● **Data visualization images**
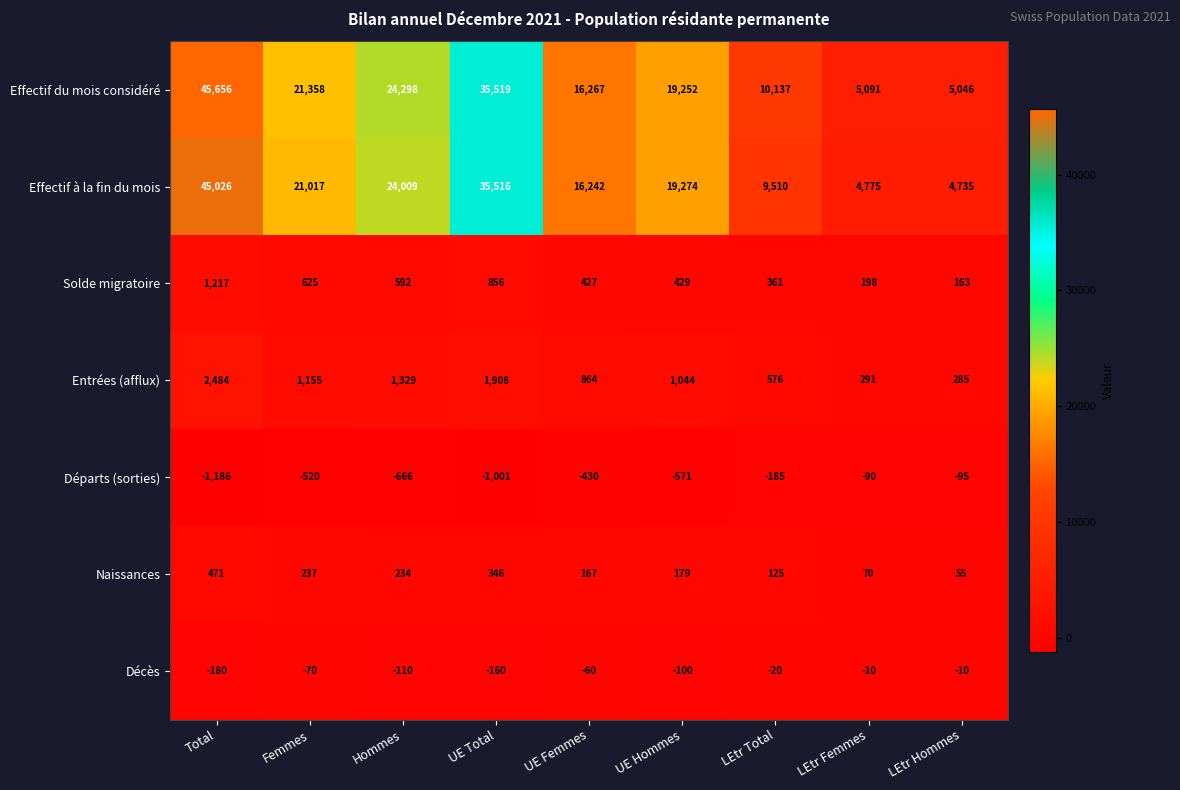

The value of Solde migratoire at LEtr Femmes is 294. True or false?

False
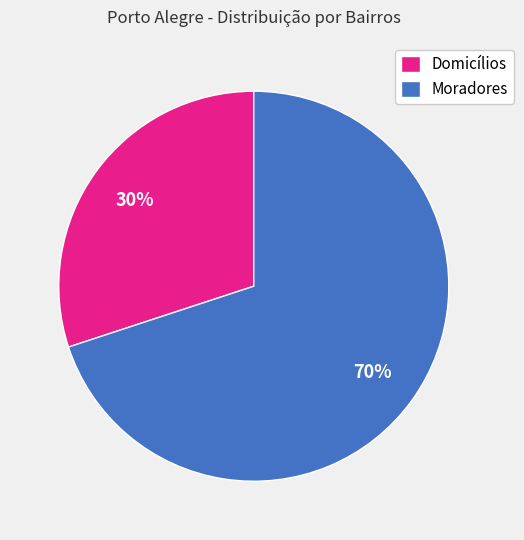

Between Moradores and Domicílios, which is larger?

Moradores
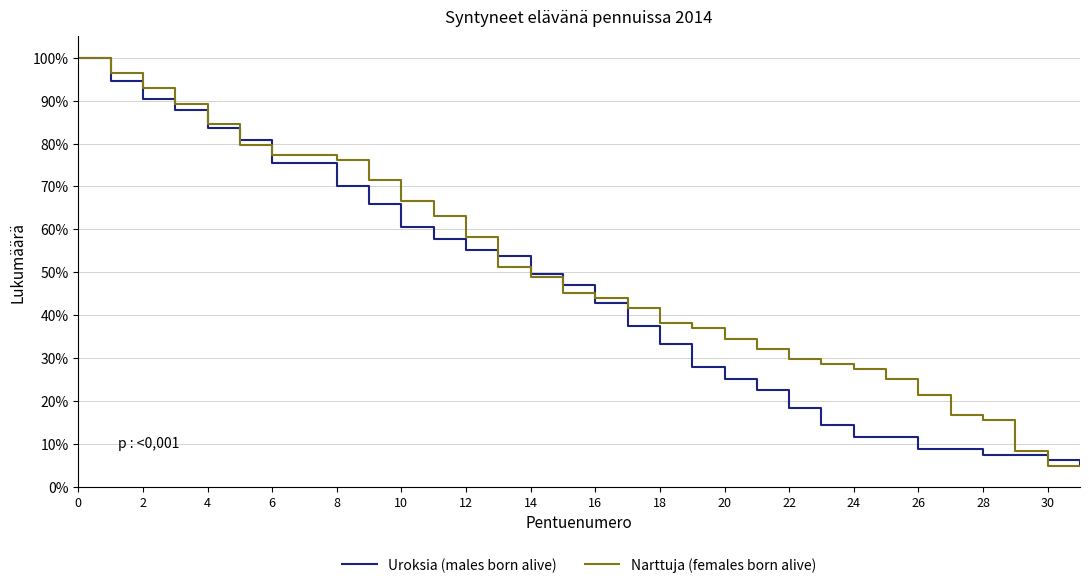

What is the difference between the second highest and minimum values in the Uroksia (males born alive) series?

0.9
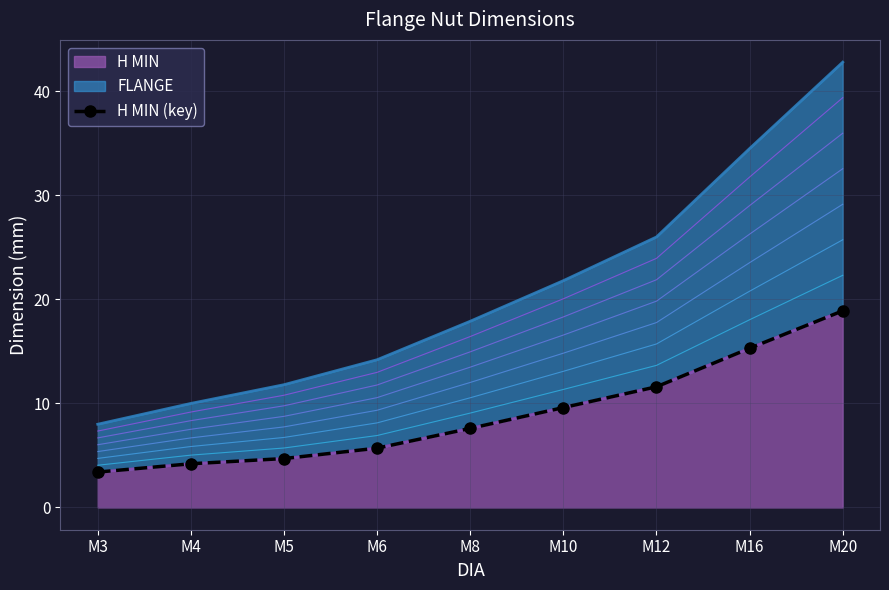

Which has a higher value, M20 or M4?

M20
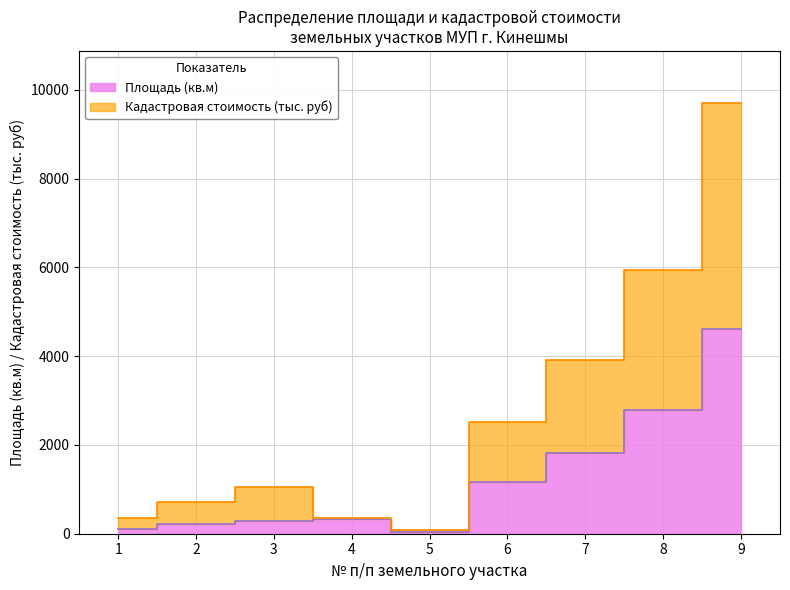

What is the average value of the Кадастровая стоимость (руб) series?

2734.7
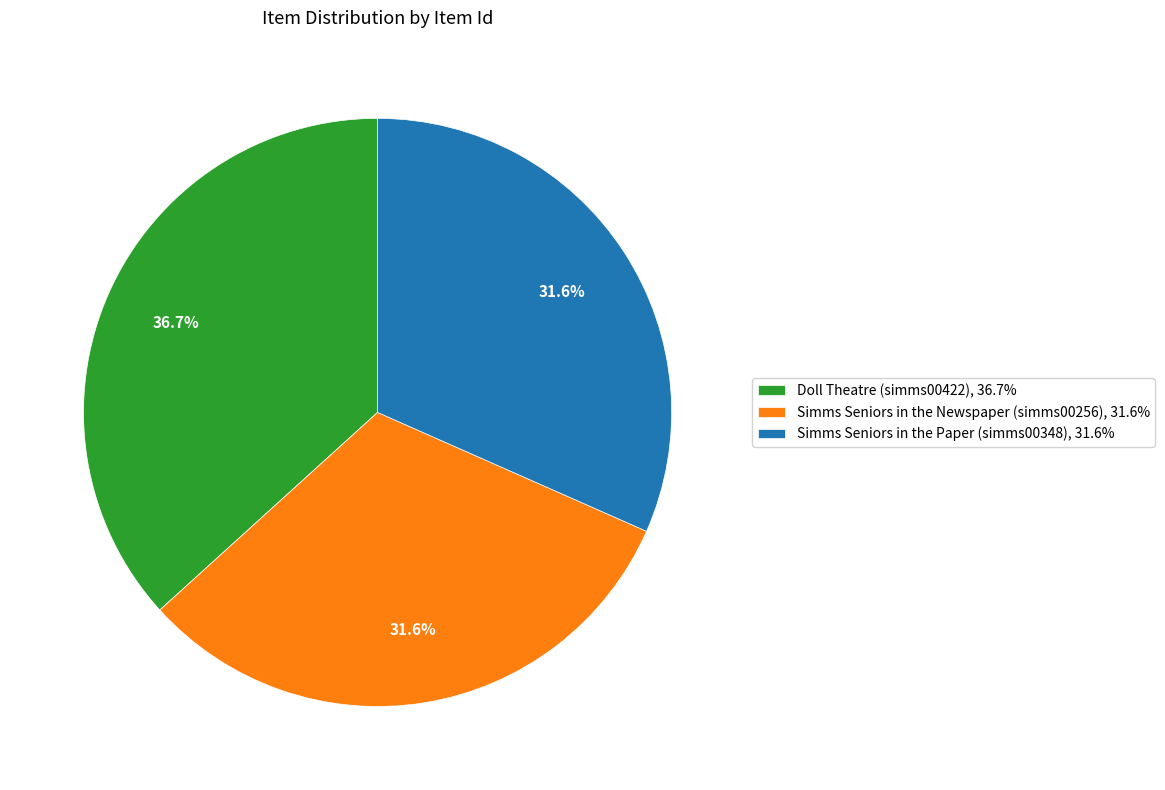

Count the number of slices in the pie.

3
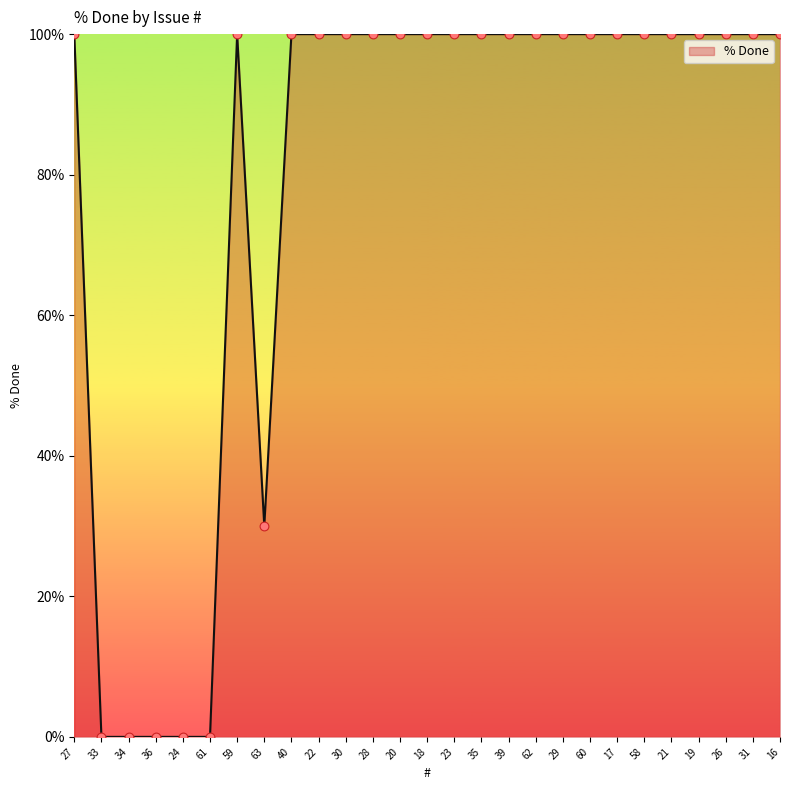

Which has a higher value, 60 or 61?

60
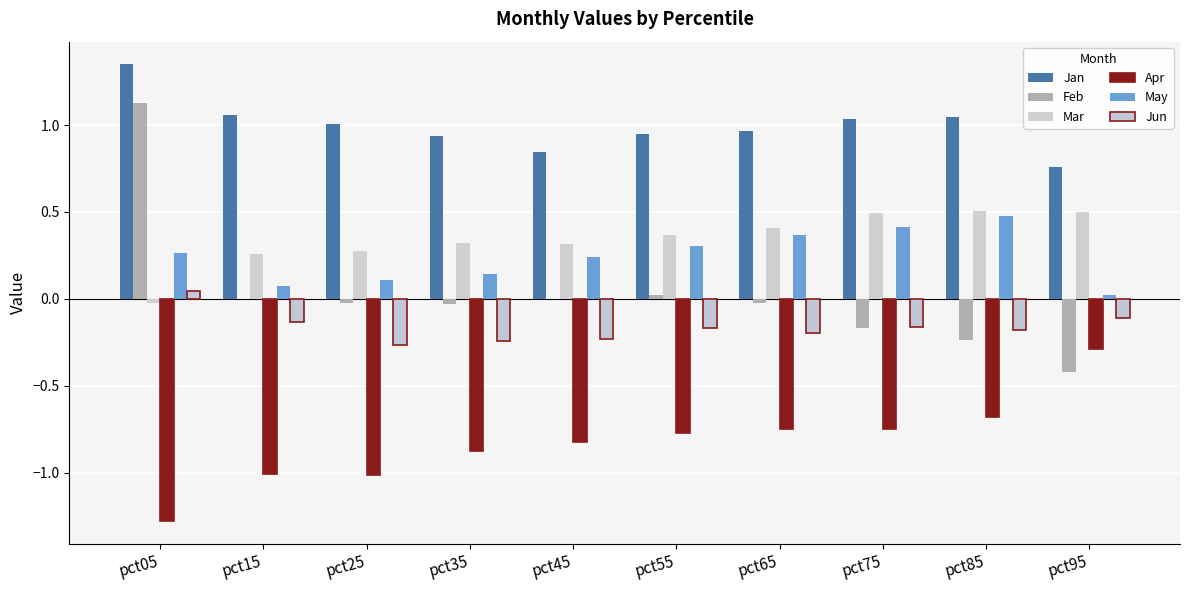

How many distinct data groups are displayed?

6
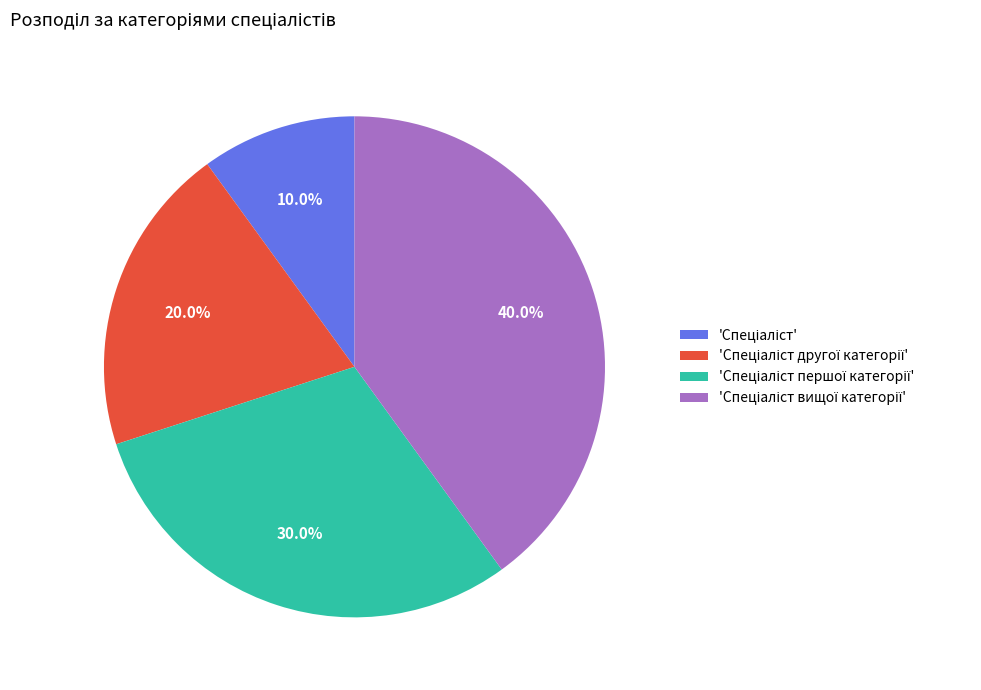

To the nearest percent, what is the difference between the largest and smallest slice percentages?

30%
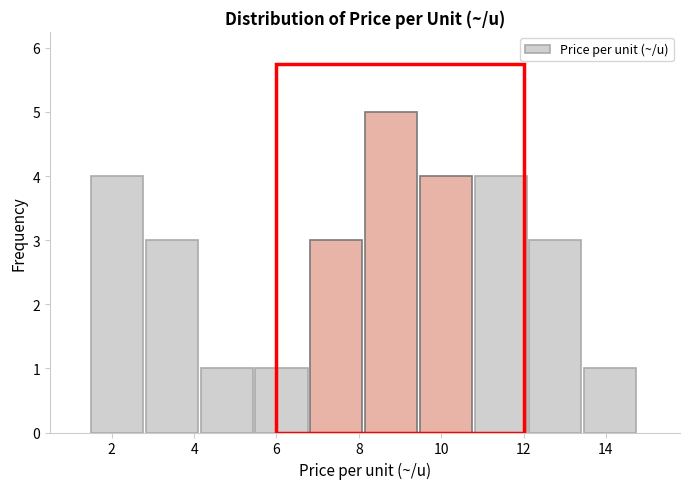

Over which range of the x-axis is the bar tallest?

8.2 to 9.4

● **Exercise brief**
List every line of the records above that contains the word "higher", matching its case exactly.

● **Solution to the exercise**
Which has a higher value, M20 or M4?
Which has a higher value, 60 or 61?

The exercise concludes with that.